Net neutrality is the idea, according to the Congressional Research Service, that Internet service providers should treat all data on the Internet equally. This means not discriminating or charging differently by user, content, website, platform, application, type of attached equipment, or method of communication. Arguments in favor center on control of data, maintaining digital rights and freedoms, and preserving Internet standards. Arguments against tend to focus on a lower level of investment, deterring competition, and higher costs.
Net neutrality is a hot topic in the U.S., and one that cuts across the bipartisan political system. In December 2017, the Federal Communications Commission (FCC) agreed to drop most network-neutrality rules (which were set during the Obama era). This also involved reclassifying ISPs, plus wired and wireless, as non-common carriers; and to had over most of the Internet policing functions to the Federal Trade Commission or Justice Department.
As an example the current rules prevent Internet service providers from interfering with internet traffic, such as by selecting which types of data get sent quickly, and which types are slowed down or blocked.

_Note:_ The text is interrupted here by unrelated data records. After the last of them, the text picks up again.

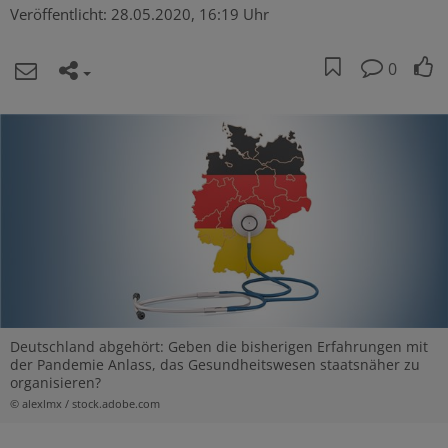
Veröffentlicht:
28.05.2020, 16:19 Uhr
0
Deutschland abgehört: Geben die bisherigen Erfahrungen mit
der Pandemie Anlass, das Gesundheitswesen staatsnäher zu
organisieren?
© alexlmx / stock.adobe.com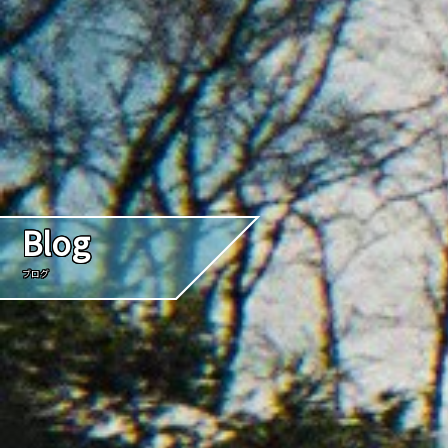
Blog
ブログ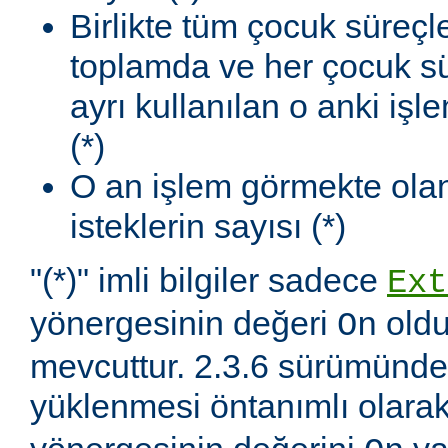
Birlikte tüm çocuk süreçl
toplamda ve her çocuk sü
ayrı kullanılan o anki iş
(*)
O an işlem görmekte olan
isteklerin sayısı (*)
"(*)" imli bilgiler sadece
Ext
yönergesinin değeri
oldu
On
mevcuttur. 2.3.6 sürümünd
yüklenmesi öntanımlı olara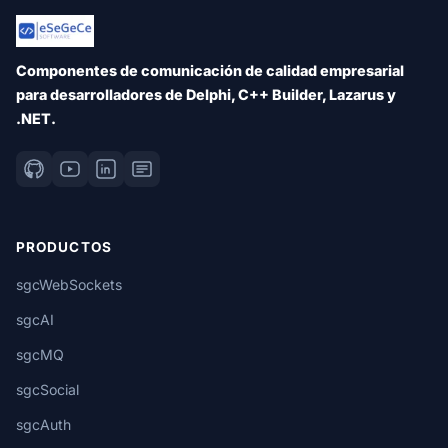
Componentes de comunicación de calidad empresarial
para desarrolladores de Delphi, C++ Builder, Lazarus y
.NET.
PRODUCTOS
sgcWebSockets
sgcAI
sgcMQ
sgcSocial
sgcAuth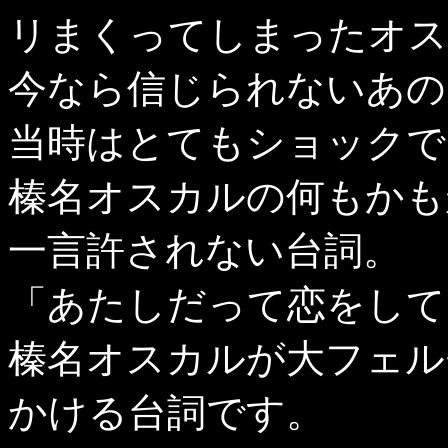
リまくってしまったオス
今なら信じられないあの
当時はとてもショックで
榛名オスカルの何もかも
一言許されない台詞。
「あたしだって恋をして
榛名オスカルが大フェル
かける台詞です。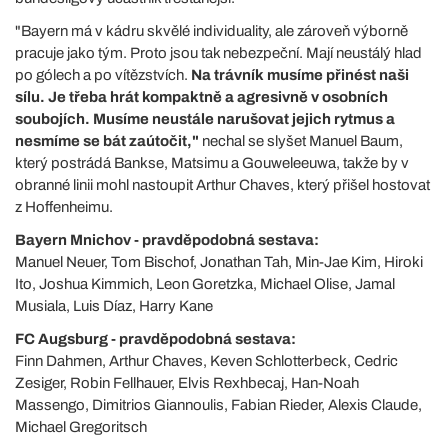
"Bayern má v kádru skvělé individuality, ale zároveň výborně
pracuje jako tým. Proto jsou tak nebezpeční. Mají neustálý hlad
po gólech a po vítězstvích.
Na trávník musíme přinést naši
sílu. Je třeba hrát kompaktně a agresivně v osobních
soubojích. Musíme neustále narušovat jejich rytmus a
nesmíme se bát zaútočit,"
nechal se slyšet Manuel Baum,
který postrádá Bankse, Matsimu a Gouweleeuwa, takže by v
obranné linii mohl nastoupit Arthur Chaves, který přišel hostovat
z Hoffenheimu.
Bayern Mnichov - pravděpodobná sestava:
Manuel Neuer, Tom Bischof, Jonathan Tah, Min-Jae Kim, Hiroki
Ito, Joshua Kimmich, Leon Goretzka, Michael Olise, Jamal
Musiala, Luis Díaz, Harry Kane
FC Augsburg - pravděpodobná sestava:
Finn Dahmen, Arthur Chaves, Keven Schlotterbeck, Cedric
Zesiger, Robin Fellhauer, Elvis Rexhbecaj, Han-Noah
Massengo, Dimitrios Giannoulis, Fabian Rieder, Alexis Claude,
Michael Gregoritsch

The shift is then position of the FCC came with President Donald Trump nominating Ajit Pai from his FCC board position to chairman of the agency, and with the FCC now dividing on a 3-2 Republican majority.
Those in favor of net neutrality have not quietly accepted the decision. In January 2018, fifty senators signed a legislative measure intended to override the FCC decision to deregulate the broadband industry. Then in March 2018, the Congressional Review Act paperwork was filed and this enabled the Senate to vote on the permanence of the new net neutrality rules proposed by the FCC. The vote was passed and a resolution approved to remove the FCC’s new rules on net neutrality. However, due to restrictions on legislative time, there was insufficient time to repeal the rules before the Open Internet Order officially expired.
This has led to activities taking place outside of the political sphere. The companies Free Press, Mozilla plus other challengers to the FCC’s rule to roll back network-neutrality rules have gone to court. The parties have until August 20 to file their briefs.